Psychotic episodes may vary in duration between individuals. In brief reactive psychosis, the psychotic episode is related directly to a specific stressful life event so patients may spontaneously recover normal functioning within two weeks. In some rare cases, individuals may remain in a state of full blown psychosis for many years, or perhaps have attenuated psychotic symptoms (such as low intensity hallucinations) present at most times.

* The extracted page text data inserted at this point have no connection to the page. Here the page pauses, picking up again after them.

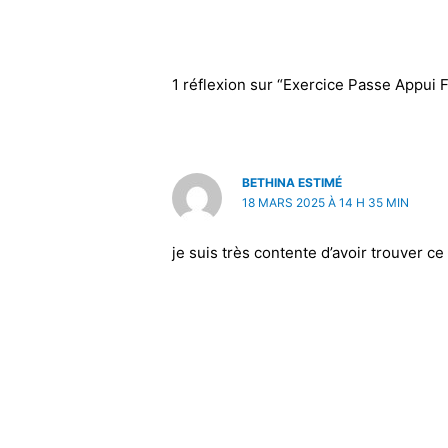
1 réflexion sur “ Exercice Passe Appui 
BETHINA ESTIMÉ
18 MARS 2025 À 14 H 35 MIN
je suis très contente d’avoir trouver ce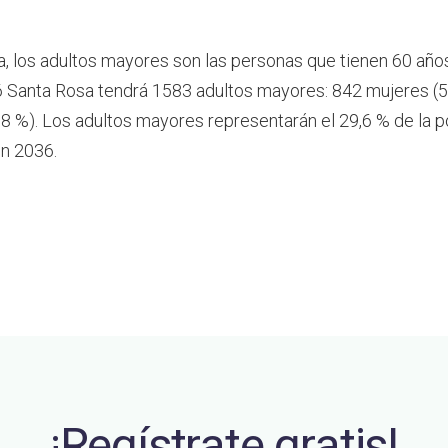
a, los adultos mayores son las personas que tienen 60 año
 Santa Rosa tendrá 1583 adultos mayores: 842 mujeres (5
8 %). Los adultos mayores representarán el 29,6 % de la p
n 2036.
¡Regístrate gratis!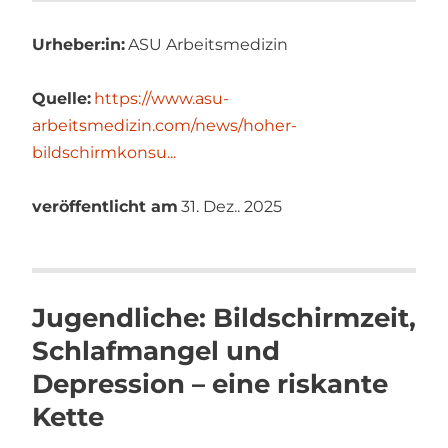
Urheber:in:
ASU Arbeitsmedizin
Quelle:
https://www.asu-
arbeitsmedizin.com/news/hoher-
bildschirmkonsu...
veröffentlicht am
31. Dez.. 2025
Jugendliche: Bildschirmzeit,
Schlafmangel und
Depression – eine riskante
Kette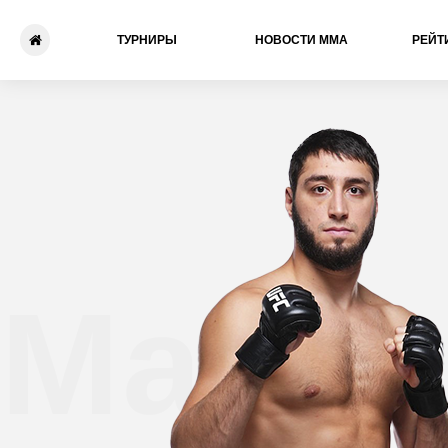
ТУРНИРЫ
НОВОСТИ ММА
РЕЙТ
Магом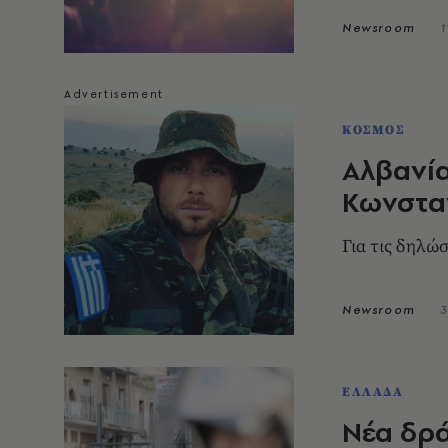
Newsroom
1
ΚΟΣΜΟΣ
Αλβανία
Κωνστα
Για τις δηλώσ
Newsroom
3
ΕΛΛΑΔΑ
Νέα δρά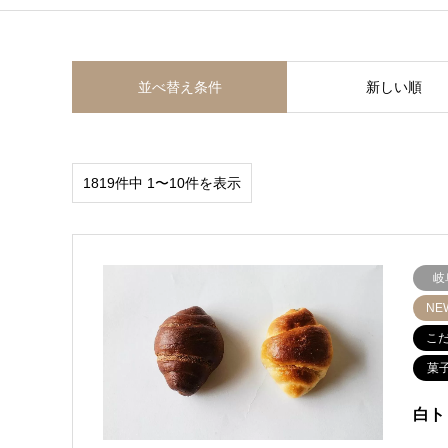
並べ替え条件
新しい順
1819件中 1〜10件を表示
岐
NE
こ
菓
白トリ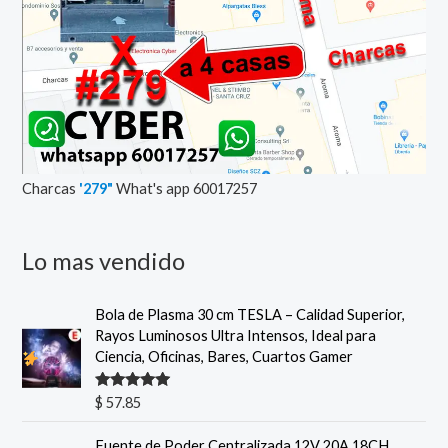
Charcas
'279"
What's app 60017257
Lo mas vendido
Bola de Plasma 30 cm TESLA – Calidad Superior,
Rayos Luminosos Ultra Intensos, Ideal para
Ciencia, Oficinas, Bares, Cuartos Gamer
Valorado
$
57.85
con
5.00
de
5
Fuente de Poder Centralizada 12V 20A 18CH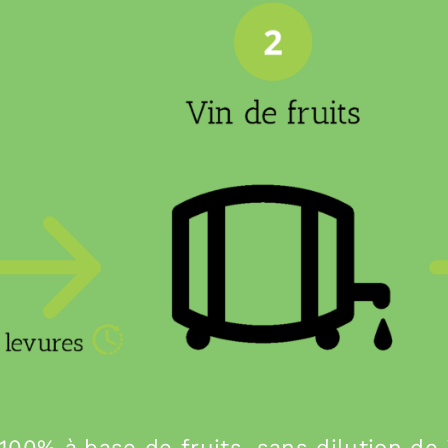
 100% à base de fruits, sans dilution de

Patients who are undergoing a brief psychotic episode may have many of the same symptoms as a person who is psychotic as a result of (for example) schizophrenia, and this fact has been used to support the notion that psychosis is primarily a breakdown in some specific biological system in the brain. The dopamine hypothesis of psychosis was an early, and still popular, example of a theory based on this assumption. However, it is controversial how much weight should be given to such exclusively biological theories as it has become clearer that a wide range of influences (including environmental, social and childhood development factors) may contribute to the final experience of psychosis.
It has also been argued that psychosis exists on a continuum as everybody may have some unusual and potentially reality-distorting experiences in their life. This has been backed up by research showing that experiences such as hallucinations have been experienced by large numbers of the population who may never be impaired or even distressed by their experiences. In this view, people who are diagnosed with a psychotic illness may simply be one end of a spectrum where the experiences become particularly intense or distressing (see schizotypy).